= Little Circle =

Historical group of liberal reformers in Manchester, England

The Little Circle was a Manchester-based group of Non-conformist Liberals, mostly members of the Portico Library, who held a common agenda with regard to political and social reform. The first group met from 1815 onwards to campaign for expanded political representation and gain social reform in the United Kingdom. The second group operated from 1830 onwards and was key in creating the popular movement that resulted in the Reform Act 1832.

==Background==
In 1819, Lancashire was represented by two members of parliament (MPs). Voting was restricted to the adult male owners of freehold land valued at 40 shillings or more – the equivalent of about £80 as of 2008 – and votes could only be cast in the county town of Lancaster, by a public spoken declaration at the hustings. Constituency boundaries were out of date, and the "rotten boroughs" had a hugely disproportionate influence on the membership of the Parliament of the United Kingdom compared to the size of their populations: Old Sarum, with one voter, elected two MPs, as did Dunwich which had almost completely disappeared into the sea by the early 19th century. The major urban centres, Manchester, Salford, Bolton, Blackburn, Rochdale, Ashton-under-Lyne, Oldham and Stockport, with a combined population of almost one million, were represented by either the two county MPs for Lancashire, or the two for Cheshire in the case of Stockport. By comparison, more than half of all MPs were elected by a total of just 154 voters. These inequalities in political representation led to calls for reform.

==First Little Circle==
The first Little Circle was formed from 1815 onwards by cotton merchant John Potter. The group was influenced by the ideas of Jeremy Bentham and Joseph Priestley, objecting to a political representation system that denied booming industrial cities such as Birmingham, Leeds and Manchester proportionate representation in the House of Commons.

Meetings were held at John Potter's home and its core membership were Unitarians.
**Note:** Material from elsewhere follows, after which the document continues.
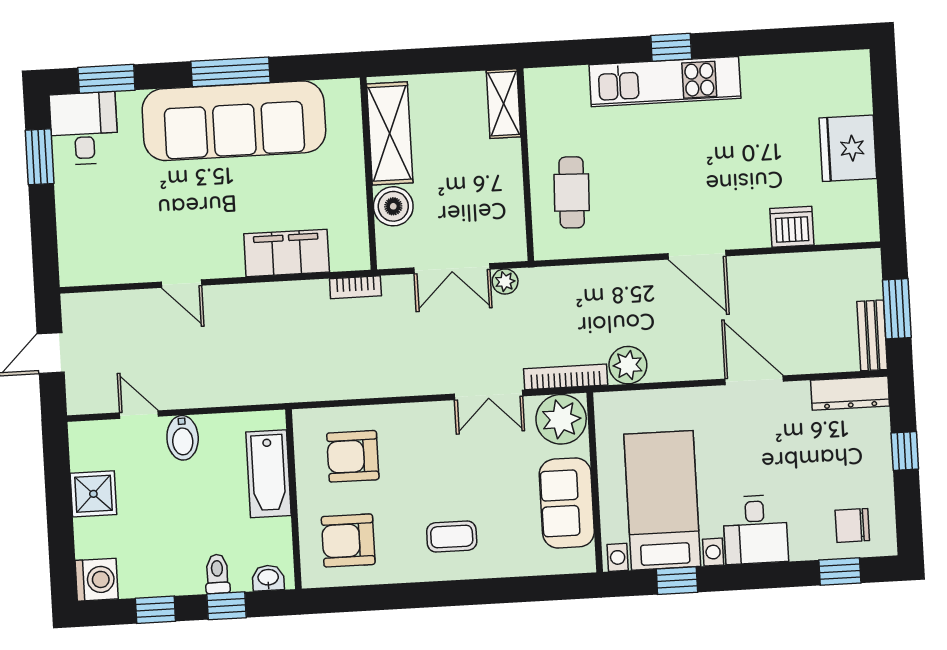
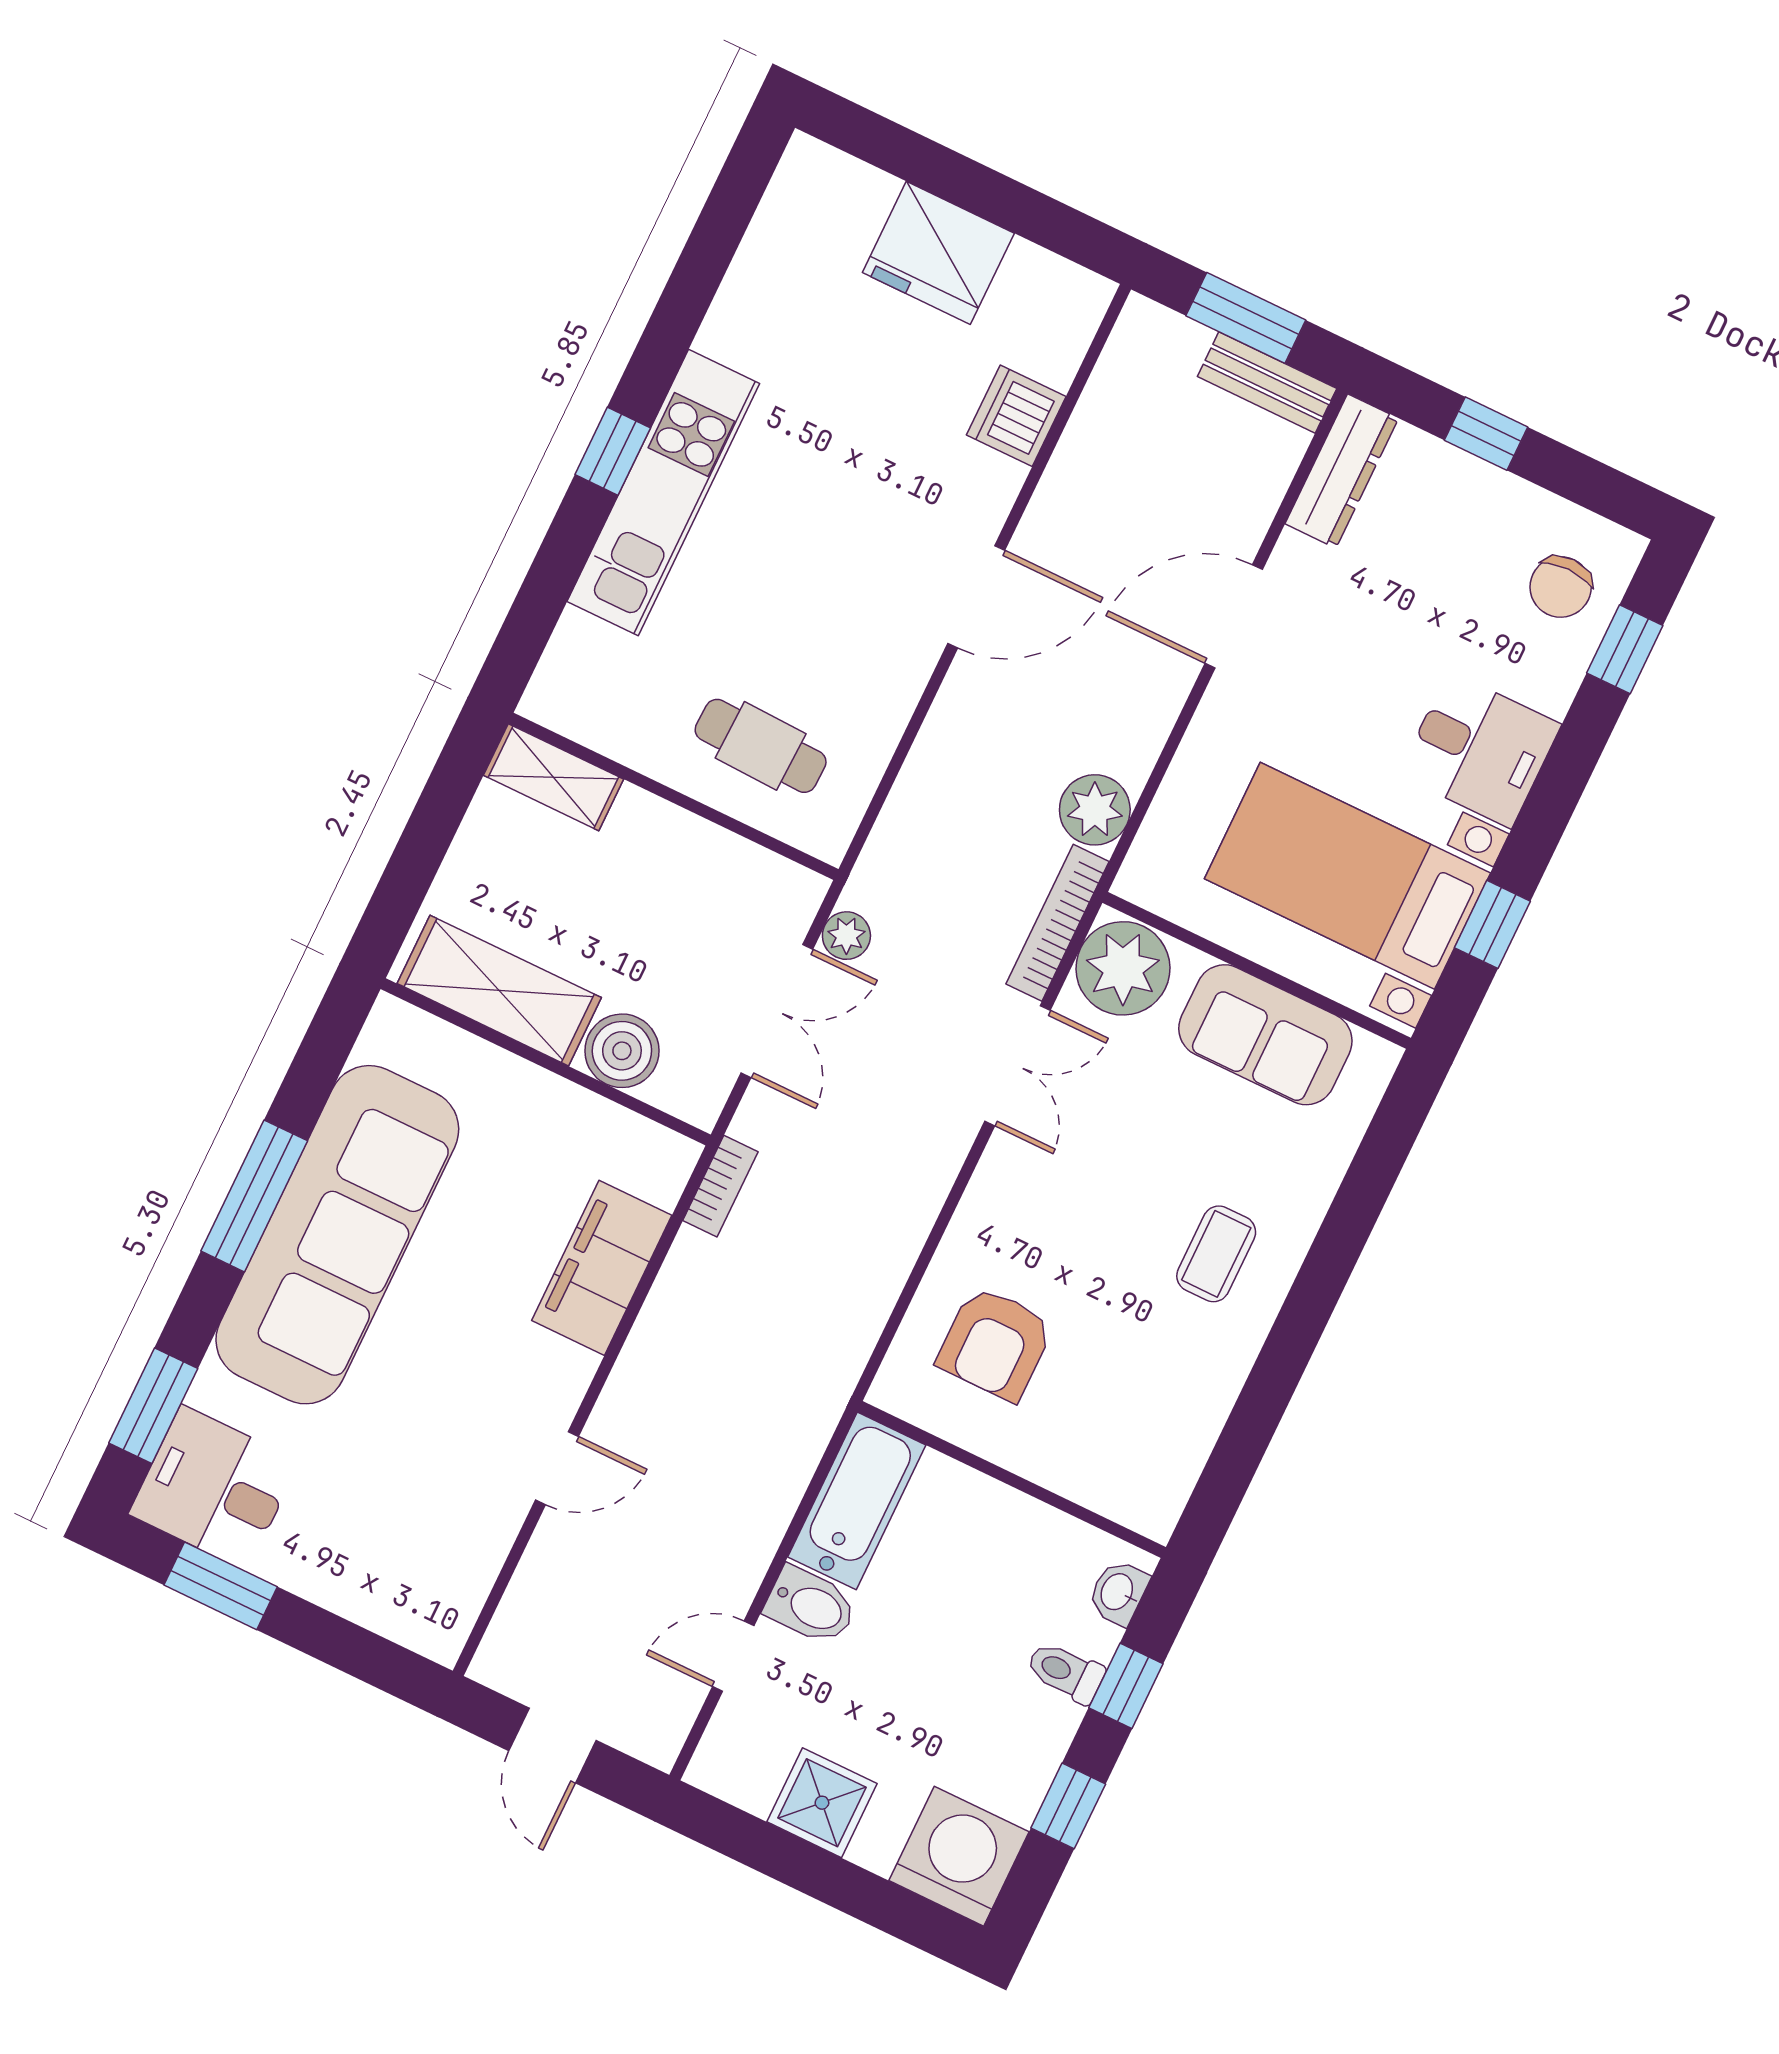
bathtub: (269, 474) -> (857, 1501), moved, turned -90
armchair: (348, 540) -> (1129, 1427), removed
washing machine: (97, 580) -> (959, 1856), width x1.37, depth x1.37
Archibald Prentice (later editor of the Manchester Times) called them the "Little Circle" and its members included John Potter and his sons Thomas (later first mayor of Manchester), Richard (later MP for Wigan) and William; Joseph Brotherton (Non-conformist minister and pioneering vegetarian); John Edward Taylor (cotton merchant); John Shuttleworth (industrialist and municipal reformer); Absalom Watkin (parliamentary reformer and anti corn law campaigner); and William Cowdroy Jnr (editor of the Manchester Gazette).

After witnessing the Peterloo massacre in 1819, and the closure of the liberal Manchester Observer in successive police prosecutions, the group decided that the time was right to advance its liberalist agenda.

In 1820 Brotherton, Shuttleworth and Thomas Potter founded the Manchester Chamber of Commerce. In the following year, the group supported John Edward Taylor in founding a liberal newspaper the Manchester Guardian, to which they all contributed. Taylor continued to edit the newspaper which was published by law only once a week until his death.

==Second Little Circle==
From 1830 a second Little Circle, comprising 11 Manchester businessmen, met at the Cannon Street warehouse of Potter's trading company. Seven were Unitarians, including five from the Cross Street Chapel: Thomas and Richard Potter; Absalom Watkin; Mark Philips, John Shuttleworth, John Benjamin Smith, and brothers, Edward and William Baxter (all cotton merchants); Fenton Atkinson (Manchester attorney); William Harvey; John Edward Taylor. The group supported social reform issues closely but discreetly: Taylor survived a trial for libel; Shuttleworth organised the defence of plebeian reformers accused of administering an illegal oath.

The group initially proposed that the seats of rotten boroughs convicted of gross electoral corruption should be transferred to industrial towns, citing and targeting example boroughs including Penryn and East Retford. But when Parliament refused to take action, in 1831 Absalom Watkin drew up a petition asking the government to grant Manchester two members of parliament. Parliament passed the Reform Act in 1832, and the group gave Manchester its first post-reform MPs: Mark Philips and Charles Poulett Thomson.

==Legacy==
By the time the Reform Act 1832 had become law, Manchester had become a borough and many social reforms had come to fruition. Members of the group had established themselves in society, with Joseph Brotherton becoming MP for Salford, Richard Potter, MP for Wigan and John Benjamin Smith became MP for Stirling Burghs and later Stockport. Thomas Potter became the first Mayor of Manchester on its incorporation. Ten out of the first 28 mayors of Manchester were associated with Cross Street Chapel.